* WHAT NEEDS TO BE DONE:
Pull out everything from "The Courts Ruling" down to "of the NLRC." in the court ruling excerpt, copied word for word.

* EXCERPT PROVIDED:
According to the appellate court, because petitioners appeal before the NLRC was not accompanied by an
appropriate cash or surety bond, such appeal was not perfected. The CA thus ruled that the labor arbiters
January 10, 2000 Decision and May 23, 2000 Order had already become final and executory.
Hence, this Petition.[7]

Issues
Petitioners submit the following issues for our consideration:
I

Whether or not the Court should respect the findings of fact [of] the NLRC as against [those] of the labor
arbiter.
II

Whether or not, in rendering judgment in favor of petitioners, the NLRC committed grave abuse of discretion.
III

Whether or not private respondent violated the rule on forum-shopping.


IV

Whether or not the appeal of petitioners from the Order of the labor arbiter to the NLRC involves [a] monetary
award.[8]
In short, petitioners raise these issues: (1) whether the CA acted properly when it overturned the NLRCs
factual findings; (2) whether the rule on forum shopping was violated; and (3) whether the labor arbiters Order
of May 23, 2000 involved a monetary award.

The Courts Ruling


The Petition is partly meritorious.

First Issue:
Factual Findings of the NLRC
Petitioners maintain that the CA erred in disregarding the factual findings of the NLRC and in deciding to
affirm those of the labor arbiter. Allegedly, the NLRC findings were based on substantial evidence, while those
of the labor arbiter were groundless. Petitioners add that the appellate court should have refrained from
tackling issues of fact and, instead, limited itself to those of jurisdiction or grave abuse of discretion on the part
of the NLRC.

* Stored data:
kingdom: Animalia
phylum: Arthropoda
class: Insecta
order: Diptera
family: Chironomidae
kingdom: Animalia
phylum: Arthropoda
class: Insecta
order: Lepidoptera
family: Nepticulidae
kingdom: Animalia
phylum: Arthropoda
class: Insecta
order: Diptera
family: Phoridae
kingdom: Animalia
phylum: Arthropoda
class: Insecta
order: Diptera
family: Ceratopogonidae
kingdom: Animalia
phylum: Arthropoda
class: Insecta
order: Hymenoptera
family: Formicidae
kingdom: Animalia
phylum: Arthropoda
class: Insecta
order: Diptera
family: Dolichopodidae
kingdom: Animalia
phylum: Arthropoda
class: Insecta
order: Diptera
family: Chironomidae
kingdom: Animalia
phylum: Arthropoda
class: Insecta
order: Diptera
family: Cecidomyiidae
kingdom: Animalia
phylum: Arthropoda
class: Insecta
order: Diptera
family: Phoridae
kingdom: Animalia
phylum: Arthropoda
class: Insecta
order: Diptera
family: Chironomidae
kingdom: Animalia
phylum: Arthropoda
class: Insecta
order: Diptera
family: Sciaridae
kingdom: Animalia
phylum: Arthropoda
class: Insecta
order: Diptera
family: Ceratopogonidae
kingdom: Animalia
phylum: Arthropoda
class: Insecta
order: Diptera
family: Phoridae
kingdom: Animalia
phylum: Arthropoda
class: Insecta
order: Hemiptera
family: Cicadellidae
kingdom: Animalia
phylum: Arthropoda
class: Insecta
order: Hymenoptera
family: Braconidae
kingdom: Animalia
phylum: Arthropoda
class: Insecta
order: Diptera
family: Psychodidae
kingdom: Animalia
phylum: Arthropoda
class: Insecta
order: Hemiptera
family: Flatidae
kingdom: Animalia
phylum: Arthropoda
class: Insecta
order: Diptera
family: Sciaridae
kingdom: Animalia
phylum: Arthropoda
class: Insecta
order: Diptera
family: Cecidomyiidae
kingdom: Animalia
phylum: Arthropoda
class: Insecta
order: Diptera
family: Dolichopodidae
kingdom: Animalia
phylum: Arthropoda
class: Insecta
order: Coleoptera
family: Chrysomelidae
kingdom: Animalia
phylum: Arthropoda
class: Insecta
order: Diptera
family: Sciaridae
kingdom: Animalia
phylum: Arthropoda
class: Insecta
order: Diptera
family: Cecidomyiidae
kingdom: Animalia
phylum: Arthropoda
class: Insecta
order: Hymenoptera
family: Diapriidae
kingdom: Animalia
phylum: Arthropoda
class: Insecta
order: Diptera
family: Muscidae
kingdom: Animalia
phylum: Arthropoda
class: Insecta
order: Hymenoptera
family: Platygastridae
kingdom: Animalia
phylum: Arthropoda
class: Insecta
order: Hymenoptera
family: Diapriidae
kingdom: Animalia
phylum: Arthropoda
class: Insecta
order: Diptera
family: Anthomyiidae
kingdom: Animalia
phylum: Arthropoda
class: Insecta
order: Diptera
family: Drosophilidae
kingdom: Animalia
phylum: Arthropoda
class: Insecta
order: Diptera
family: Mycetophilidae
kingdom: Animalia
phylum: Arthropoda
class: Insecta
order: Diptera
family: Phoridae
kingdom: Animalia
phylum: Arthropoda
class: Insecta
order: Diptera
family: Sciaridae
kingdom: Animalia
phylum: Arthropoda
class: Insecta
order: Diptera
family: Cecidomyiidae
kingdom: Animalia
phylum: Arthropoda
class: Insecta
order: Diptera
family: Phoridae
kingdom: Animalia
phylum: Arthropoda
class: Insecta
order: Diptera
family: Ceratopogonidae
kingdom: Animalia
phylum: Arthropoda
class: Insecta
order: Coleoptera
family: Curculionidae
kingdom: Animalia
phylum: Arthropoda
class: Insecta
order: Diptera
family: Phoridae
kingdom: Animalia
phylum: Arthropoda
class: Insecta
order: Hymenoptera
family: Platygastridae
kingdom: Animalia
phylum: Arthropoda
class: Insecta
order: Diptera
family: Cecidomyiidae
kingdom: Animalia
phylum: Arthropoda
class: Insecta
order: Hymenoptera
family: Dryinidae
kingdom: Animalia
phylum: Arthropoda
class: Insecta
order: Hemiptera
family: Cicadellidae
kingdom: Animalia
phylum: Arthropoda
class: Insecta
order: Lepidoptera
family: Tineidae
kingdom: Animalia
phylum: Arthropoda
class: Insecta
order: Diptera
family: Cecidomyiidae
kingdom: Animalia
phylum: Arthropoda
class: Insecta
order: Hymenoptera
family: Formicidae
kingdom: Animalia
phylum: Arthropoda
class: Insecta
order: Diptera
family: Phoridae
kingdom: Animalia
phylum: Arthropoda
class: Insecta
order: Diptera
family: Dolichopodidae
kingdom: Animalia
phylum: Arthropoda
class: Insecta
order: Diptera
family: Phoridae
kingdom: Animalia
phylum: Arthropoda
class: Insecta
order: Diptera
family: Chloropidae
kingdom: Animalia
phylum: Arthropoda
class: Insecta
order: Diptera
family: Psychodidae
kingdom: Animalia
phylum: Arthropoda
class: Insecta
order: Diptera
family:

* OUTPUT FOR THIS TASK:
The Courts Ruling


The Petition is partly meritorious.

First Issue:
Factual Findings of the NLRC
Petitioners maintain that the CA erred in disregarding the factual findings of the NLRC and in deciding to
affirm those of the labor arbiter. Allegedly, the NLRC findings were based on substantial evidence, while those
of the labor arbiter were groundless. Petitioners add that the appellate court should have refrained from
tackling issues of fact and, instead, limited itself to those of jurisdiction or grave abuse of discretion on the part
of the NLRC.